→ **TASK STATEMENT**
Render every line of the records below as a Markdown table with two columns, "Index" for the row number and "Content" for the line itself. Leave out blank lines.

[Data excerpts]
»»

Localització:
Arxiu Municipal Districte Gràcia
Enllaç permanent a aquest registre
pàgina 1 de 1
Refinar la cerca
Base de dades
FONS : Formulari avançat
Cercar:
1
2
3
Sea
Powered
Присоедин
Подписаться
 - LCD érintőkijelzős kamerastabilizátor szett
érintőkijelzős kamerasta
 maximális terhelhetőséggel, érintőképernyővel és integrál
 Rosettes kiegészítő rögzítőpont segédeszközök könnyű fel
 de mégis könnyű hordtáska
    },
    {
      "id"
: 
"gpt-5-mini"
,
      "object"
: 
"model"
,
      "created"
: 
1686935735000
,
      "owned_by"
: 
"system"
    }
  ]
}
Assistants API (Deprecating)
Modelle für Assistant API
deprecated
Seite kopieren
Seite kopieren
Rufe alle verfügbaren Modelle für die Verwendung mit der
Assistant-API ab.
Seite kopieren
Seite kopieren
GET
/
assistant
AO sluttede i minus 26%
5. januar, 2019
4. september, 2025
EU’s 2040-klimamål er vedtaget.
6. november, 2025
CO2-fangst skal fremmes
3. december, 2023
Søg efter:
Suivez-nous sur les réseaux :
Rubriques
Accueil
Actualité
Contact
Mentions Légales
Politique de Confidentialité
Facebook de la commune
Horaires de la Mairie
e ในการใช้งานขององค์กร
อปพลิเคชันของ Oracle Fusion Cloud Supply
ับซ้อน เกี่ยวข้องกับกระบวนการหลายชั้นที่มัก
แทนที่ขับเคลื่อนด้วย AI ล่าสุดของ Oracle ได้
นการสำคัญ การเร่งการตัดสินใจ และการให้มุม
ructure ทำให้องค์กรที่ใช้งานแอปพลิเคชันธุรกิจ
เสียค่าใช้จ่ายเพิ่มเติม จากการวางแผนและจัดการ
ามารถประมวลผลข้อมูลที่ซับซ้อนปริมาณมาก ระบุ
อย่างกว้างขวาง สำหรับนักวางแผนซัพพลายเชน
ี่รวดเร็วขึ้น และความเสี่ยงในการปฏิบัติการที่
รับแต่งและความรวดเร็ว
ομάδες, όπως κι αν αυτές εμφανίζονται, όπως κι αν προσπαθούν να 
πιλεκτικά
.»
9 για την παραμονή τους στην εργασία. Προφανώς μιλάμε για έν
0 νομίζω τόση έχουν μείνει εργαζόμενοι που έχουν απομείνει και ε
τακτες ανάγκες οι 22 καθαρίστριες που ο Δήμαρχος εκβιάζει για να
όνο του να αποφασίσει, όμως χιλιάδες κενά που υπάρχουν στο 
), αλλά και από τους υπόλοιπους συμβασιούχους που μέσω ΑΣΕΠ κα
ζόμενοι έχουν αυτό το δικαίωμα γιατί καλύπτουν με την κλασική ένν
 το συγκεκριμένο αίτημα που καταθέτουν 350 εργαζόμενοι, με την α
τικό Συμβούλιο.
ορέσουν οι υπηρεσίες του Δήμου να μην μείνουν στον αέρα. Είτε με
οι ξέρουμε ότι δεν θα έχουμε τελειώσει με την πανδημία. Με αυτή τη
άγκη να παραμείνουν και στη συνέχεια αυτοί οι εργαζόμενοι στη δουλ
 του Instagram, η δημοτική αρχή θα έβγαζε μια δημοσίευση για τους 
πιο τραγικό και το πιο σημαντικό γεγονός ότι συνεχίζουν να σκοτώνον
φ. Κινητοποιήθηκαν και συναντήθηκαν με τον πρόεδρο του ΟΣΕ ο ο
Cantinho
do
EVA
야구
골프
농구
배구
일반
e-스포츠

««

→ **RESPONSE TO THIS EXERCISE**
| Index | Content |
|---|---|
| 1 | Localització: |
| 2 | Arxiu Municipal Districte Gràcia |
| 3 | Enllaç permanent a aquest registre |
| 4 | pàgina 1 de 1 |
| 5 | Refinar la cerca |
| 6 | Base de dades |
| 7 | FONS : Formulari avançat |
| 8 | Cercar: |
| 9 | 1 |
| 10 | 2 |
| 11 | 3 |
| 12 | Sea |
| 13 | Powered |
| 14 | Присоедин |
| 15 | Подписаться |
| 16 |  - LCD érintőkijelzős kamerastabilizátor szett |
| 17 | érintőkijelzős kamerasta |
| 18 |  maximális terhelhetőséggel, érintőképernyővel és integrál |
| 19 |  Rosettes kiegészítő rögzítőpont segédeszközök könnyű fel |
| 20 |  de mégis könnyű hordtáska |
| 21 |     }, |
| 22 |     { |
| 23 |       "id" |
| 24 | :  |
| 25 | "gpt-5-mini" |
| 26 | , |
| 27 |       "object" |
| 28 | :  |
| 29 | "model" |
| 30 | , |
| 31 |       "created" |
| 32 | :  |
| 33 | 1686935735000 |
| 34 | , |
| 35 |       "owned_by" |
| 36 | :  |
| 37 | "system" |
| 38 |     } |
| 39 |   ] |
| 40 | } |
| 41 | Assistants API (Deprecating) |
| 42 | Modelle für Assistant API |
| 43 | deprecated |
| 44 | Seite kopieren |
| 45 | Seite kopieren |
| 46 | Rufe alle verfügbaren Modelle für die Verwendung mit der |
| 47 | Assistant-API ab. |
| 48 | Seite kopieren |
| 49 | Seite kopieren |
| 50 | GET |
| 51 | / |
| 52 | assistant |
| 53 | AO sluttede i minus 26% |
| 54 | 5. januar, 2019 |
| 55 | 4. september, 2025 |
| 56 | EU’s 2040-klimamål er vedtaget. |
| 57 | 6. november, 2025 |
| 58 | CO2-fangst skal fremmes |
| 59 | 3. december, 2023 |
| 60 | Søg efter: |
| 61 | Suivez-nous sur les réseaux : |
| 62 | Rubriques |
| 63 | Accueil |
| 64 | Actualité |
| 65 | Contact |
| 66 | Mentions Légales |
| 67 | Politique de Confidentialité |
| 68 | Facebook de la commune |
| 69 | Horaires de la Mairie |
| 70 | e ในการใช้งานขององค์กร |
| 71 | อปพลิเคชันของ Oracle Fusion Cloud Supply |
| 72 | ับซ้อน เกี่ยวข้องกับกระบวนการหลายชั้นที่มัก |
| 73 | แทนที่ขับเคลื่อนด้วย AI ล่าสุดของ Oracle ได้ |
| 74 | นการสำคัญ การเร่งการตัดสินใจ และการให้มุม |
| 75 | ructure ทำให้องค์กรที่ใช้งานแอปพลิเคชันธุรกิจ |
| 76 | เสียค่าใช้จ่ายเพิ่มเติม จากการวางแผนและจัดการ |
| 77 | ามารถประมวลผลข้อมูลที่ซับซ้อนปริมาณมาก ระบุ |
| 78 | อย่างกว้างขวาง สำหรับนักวางแผนซัพพลายเชน |
| 79 | ี่รวดเร็วขึ้น และความเสี่ยงในการปฏิบัติการที่ |
| 80 | รับแต่งและความรวดเร็ว |
| 81 | ομάδες, όπως κι αν αυτές εμφανίζονται, όπως κι αν προσπαθούν να  |
| 82 | πιλεκτικά |
| 83 | .» |
| 84 | 9 για την παραμονή τους στην εργασία. Προφανώς μιλάμε για έν |
| 85 | 0 νομίζω τόση έχουν μείνει εργαζόμενοι που έχουν απομείνει και ε |
| 86 | τακτες ανάγκες οι 22 καθαρίστριες που ο Δήμαρχος εκβιάζει για να |
| 87 | όνο του να αποφασίσει, όμως χιλιάδες κενά που υπάρχουν στο  |
| 88 | ), αλλά και από τους υπόλοιπους συμβασιούχους που μέσω ΑΣΕΠ κα |
| 89 | ζόμενοι έχουν αυτό το δικαίωμα γιατί καλύπτουν με την κλασική ένν |
| 90 |  το συγκεκριμένο αίτημα που καταθέτουν 350 εργαζόμενοι, με την α |
| 91 | τικό Συμβούλιο. |
| 92 | ορέσουν οι υπηρεσίες του Δήμου να μην μείνουν στον αέρα. Είτε με |
| 93 | οι ξέρουμε ότι δεν θα έχουμε τελειώσει με την πανδημία. Με αυτή τη |
| 94 | άγκη να παραμείνουν και στη συνέχεια αυτοί οι εργαζόμενοι στη δουλ |
| 95 |  του Instagram, η δημοτική αρχή θα έβγαζε μια δημοσίευση για τους  |
| 96 | πιο τραγικό και το πιο σημαντικό γεγονός ότι συνεχίζουν να σκοτώνον |
| 97 | φ. Κινητοποιήθηκαν και συναντήθηκαν με τον πρόεδρο του ΟΣΕ ο ο |
| 98 | Cantinho |
| 99 | do |
| 100 | EVA |
| 101 | 야구 |
| 102 | 골프 |
| 103 | 농구 |
| 104 | 배구 |
| 105 | 일반 |
| 106 | e-스포츠 |